Our test set composed of 6646 samples (HSA 6129 samples and MMU 517), and we could not submit the test set as thousands of online queries manually. The functionality of some of these methods is different from our method, for example, TarPmiR (Ding et al., 2016) finds targets across a given mRNA for a microRNA sequence, whereas our data samples are pairs of short microRNA and target site sequences, and MHL is about finding out if a pair bind to each other. From available software and methods for microRNA target prediction, we could only use those with downloadable source code or executable code. Moreover, for a fair comparison, such methods would also need to predict a microRNA target merely based on sequences of microRNA and target site. Software tools satisfying all these requirements were miRanda (Betel et al., 2008) and RNAhybrid (Rehmsmeier et al., 2004). These rule-based methods work based on fundamental principles of microRNA targeting mechanisms such as a lower free energy binding and a stable secondary structure duplex. These metrics have had reliable performance; therefore, miRanda and RNAhybrid are still widely used either solely or as core components of other algorithms such as miRanda-mirSVR (Betel et al., 2010) and miRanda-MiRBase (Maziere and Enright, 2007).

5. Conclusion

MicroRNAs are small RNA sequences that regulate genes and have important and diverse functions. Biologists are very interested to discover the functionality of microRNAs, and their functions may be correlated with the way they detect their targets. As a result, microRNA studies and specifically microRNA target prediction received a lot of attention, and many computational algorithms have been developed in the last two decades. In this work, we presented a multi-hypotheses learner (MHL) algorithm that aims for two purposes: first, to predict microRNA targets with high accuracy, and second, to help with discovering the mechanisms of microRNA targeting, by providing partitions of samples that biologically correlate with each other within a partition. These partitions can potentially be used for in vivo experiments to discover new mechanisms of microRNAs target recognition.

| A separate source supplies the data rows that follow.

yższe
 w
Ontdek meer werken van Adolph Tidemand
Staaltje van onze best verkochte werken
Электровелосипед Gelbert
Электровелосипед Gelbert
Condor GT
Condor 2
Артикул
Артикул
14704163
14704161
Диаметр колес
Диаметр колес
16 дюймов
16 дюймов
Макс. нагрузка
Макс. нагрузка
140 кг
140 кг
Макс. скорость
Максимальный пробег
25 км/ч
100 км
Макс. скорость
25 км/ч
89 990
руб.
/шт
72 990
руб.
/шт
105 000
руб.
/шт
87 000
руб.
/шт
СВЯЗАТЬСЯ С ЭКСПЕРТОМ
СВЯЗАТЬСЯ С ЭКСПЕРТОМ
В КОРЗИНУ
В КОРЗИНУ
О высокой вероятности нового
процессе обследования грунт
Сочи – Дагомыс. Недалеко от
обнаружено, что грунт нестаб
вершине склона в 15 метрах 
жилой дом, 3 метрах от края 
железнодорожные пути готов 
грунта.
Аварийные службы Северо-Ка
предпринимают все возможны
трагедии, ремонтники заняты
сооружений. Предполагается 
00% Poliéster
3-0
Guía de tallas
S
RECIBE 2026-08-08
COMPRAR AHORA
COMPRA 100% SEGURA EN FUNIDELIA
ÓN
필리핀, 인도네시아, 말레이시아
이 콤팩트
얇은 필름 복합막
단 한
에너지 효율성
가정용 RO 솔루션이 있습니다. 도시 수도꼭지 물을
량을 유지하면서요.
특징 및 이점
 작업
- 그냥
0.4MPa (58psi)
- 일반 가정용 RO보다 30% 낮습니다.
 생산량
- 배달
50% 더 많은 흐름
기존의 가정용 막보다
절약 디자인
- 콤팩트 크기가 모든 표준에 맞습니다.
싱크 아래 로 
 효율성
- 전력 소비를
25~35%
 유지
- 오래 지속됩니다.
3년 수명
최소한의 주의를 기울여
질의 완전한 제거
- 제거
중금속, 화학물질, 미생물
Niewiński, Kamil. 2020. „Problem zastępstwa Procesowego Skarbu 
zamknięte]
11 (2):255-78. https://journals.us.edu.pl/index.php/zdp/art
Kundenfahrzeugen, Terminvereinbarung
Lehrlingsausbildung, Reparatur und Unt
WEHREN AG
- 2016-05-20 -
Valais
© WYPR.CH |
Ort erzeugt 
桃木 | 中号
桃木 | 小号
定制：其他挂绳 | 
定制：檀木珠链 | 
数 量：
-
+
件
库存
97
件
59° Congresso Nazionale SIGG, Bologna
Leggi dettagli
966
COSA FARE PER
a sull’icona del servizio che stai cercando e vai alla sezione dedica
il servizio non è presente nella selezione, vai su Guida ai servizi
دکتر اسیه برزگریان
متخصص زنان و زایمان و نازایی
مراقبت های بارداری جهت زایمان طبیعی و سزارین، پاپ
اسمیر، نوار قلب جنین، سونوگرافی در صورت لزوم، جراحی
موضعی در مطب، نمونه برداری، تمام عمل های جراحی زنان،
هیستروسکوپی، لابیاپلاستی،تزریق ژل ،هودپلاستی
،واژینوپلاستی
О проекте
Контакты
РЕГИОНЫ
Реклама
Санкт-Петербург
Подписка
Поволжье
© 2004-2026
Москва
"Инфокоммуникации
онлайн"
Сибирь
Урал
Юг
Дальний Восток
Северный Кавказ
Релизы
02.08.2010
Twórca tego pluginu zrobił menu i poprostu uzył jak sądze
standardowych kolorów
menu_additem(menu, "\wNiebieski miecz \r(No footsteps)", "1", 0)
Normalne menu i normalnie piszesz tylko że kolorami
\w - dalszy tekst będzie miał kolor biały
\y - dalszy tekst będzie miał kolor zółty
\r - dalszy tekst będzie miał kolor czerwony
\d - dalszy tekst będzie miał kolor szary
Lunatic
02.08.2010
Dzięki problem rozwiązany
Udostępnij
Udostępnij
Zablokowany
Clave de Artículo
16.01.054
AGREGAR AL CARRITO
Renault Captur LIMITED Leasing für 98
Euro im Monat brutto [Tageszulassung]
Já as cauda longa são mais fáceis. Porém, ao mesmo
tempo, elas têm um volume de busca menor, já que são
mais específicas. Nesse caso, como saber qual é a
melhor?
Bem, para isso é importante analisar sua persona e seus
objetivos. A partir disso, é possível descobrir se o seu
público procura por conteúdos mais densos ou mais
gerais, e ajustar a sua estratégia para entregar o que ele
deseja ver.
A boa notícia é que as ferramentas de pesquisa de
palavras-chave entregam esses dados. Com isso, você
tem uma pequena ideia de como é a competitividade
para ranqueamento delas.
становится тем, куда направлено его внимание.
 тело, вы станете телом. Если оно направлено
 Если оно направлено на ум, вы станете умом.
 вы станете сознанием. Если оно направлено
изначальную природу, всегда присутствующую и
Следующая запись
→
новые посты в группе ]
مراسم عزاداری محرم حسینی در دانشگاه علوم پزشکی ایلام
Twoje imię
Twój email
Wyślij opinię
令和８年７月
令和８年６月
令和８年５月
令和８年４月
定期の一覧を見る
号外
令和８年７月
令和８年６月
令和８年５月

Our MHL algorithm has significantly improved the performance of some ML methods by correct partitioning of the data set; for example, LinearRegression, MultilayerPerceptron, and REPTree have average performances when they are trained alone on the data set, but MHL boosts their performance to have very high performances and outperform powerful algorithms such as DL models and RandomForest. Feature selection analysis on the partitions created by MHL reveals that the MHL partitioning mechanism is indeed biologically meaningful and partitions have verified features that could not be mined without using the MHL algorithm.

Author Disclosure Statement

The authors declare they have no competing financial interests.

Funding Information

This work was supported in part by the NIH grant (Award No: R01GM117596), as a part of Joint DMS/NIGMS Initiative to Support Research at the Interface of the Biological and Mathematical Sciences, and NSF IIS grant (Award No: 0916250).